Auch die Empfindung, das ein betroffenes Kind plötzlich lieb ist, liegt nicht daran, dass die “Pille” das Kind lieb macht. Vielmehr hat das Kind unter Einfluss des Medikamentes nun die Möglichkeit, Erlerntes aus der Therapie auch in die Tat umzusetzen. Das Kind selbst ist viel gelassener und aufgeschlossener, da es sich nicht ständig neuen Reizen ausgesetzt sieht, auf die es reagieren muss. Es ist nicht mehr so sprunghaft in seiner Wahrnehmung und damit einfach ruhiger und entspannter. Da es sich nicht ständig auf wechselnde Reize einstellen muss, geht nicht mehr so viel Energie verloren. Das ADS / ADHS Kind empfindet sich selbst als angepasster, erfährt dadurch meist weniger Ablehnung und reagiert somit weniger aggressiv. Das heißt nicht, dass alle sozialen Probleme mit der Einnahme des Medikamentes verflogen sind. Vielmehr muss berücksichtigt werden, wie lange das hier meist ADHS betroffene Kind sich schon in einer isolierten und abgelehnten Position befindet.
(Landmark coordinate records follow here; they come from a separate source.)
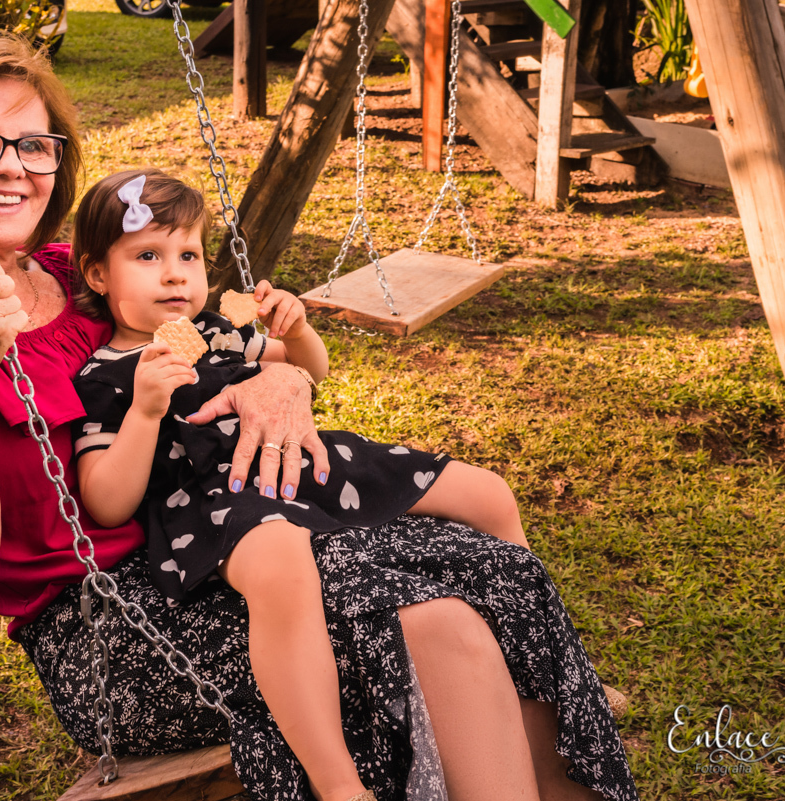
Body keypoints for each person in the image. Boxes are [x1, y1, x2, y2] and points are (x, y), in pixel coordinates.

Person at [0, 35, 640, 801]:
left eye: (33, 144)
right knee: (434, 626)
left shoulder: (68, 272)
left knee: (477, 561)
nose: (11, 167)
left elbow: (208, 344)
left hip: (205, 541)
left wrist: (280, 382)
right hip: (113, 630)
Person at [69, 168, 532, 801]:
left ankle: (533, 663)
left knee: (488, 495)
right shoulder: (107, 378)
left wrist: (298, 331)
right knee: (283, 565)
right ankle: (339, 784)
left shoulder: (220, 332)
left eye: (188, 254)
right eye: (147, 256)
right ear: (99, 275)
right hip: (216, 500)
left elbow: (313, 373)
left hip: (302, 464)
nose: (175, 273)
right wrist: (146, 411)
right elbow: (105, 498)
Es kann lange dauern und zuweilen unmöglich sein, positive Veränderungen beim Betroffenen für das soziale Umfeld so bemerkbar zu machen, dass eine Wendung zum Positiven und zur Integration möglich ist. In Fällen, in denen der Betroffene erhebliche soziale Fortschritte gemacht hat, diese aber auf Dauer vom Umfeld ( z.B. Mitschüler, Lehrer, Nachbarschaft…) ignoriert werden, kann ein Wechsel des Umfeldes, dass heißt der Schule eventuell sogar des Wohnortes notwendig sein. Der ADS / ADHS Betroffene hat in jahrelanger Arbeit sein Verhalten angepasst und verändert und erfährt ständige Ablehnung und Ausgrenzung wegen einem Verhalten, dass vielleicht viele Jahre zurück liegt. Um dem Betroffenen zu helfen und ihm nicht das Gefühl zu geben, deine Arbeit war umsonst, mach weiter wie früher, streng dich nicht mehr an, es bringt dir ohnehin nichts, sollte man in Erwägung ziehen, ob ein sozialer Neuanfang in einem neuen sozialen Umfeld nicht für alle Beteiligten eine Lösung wäre.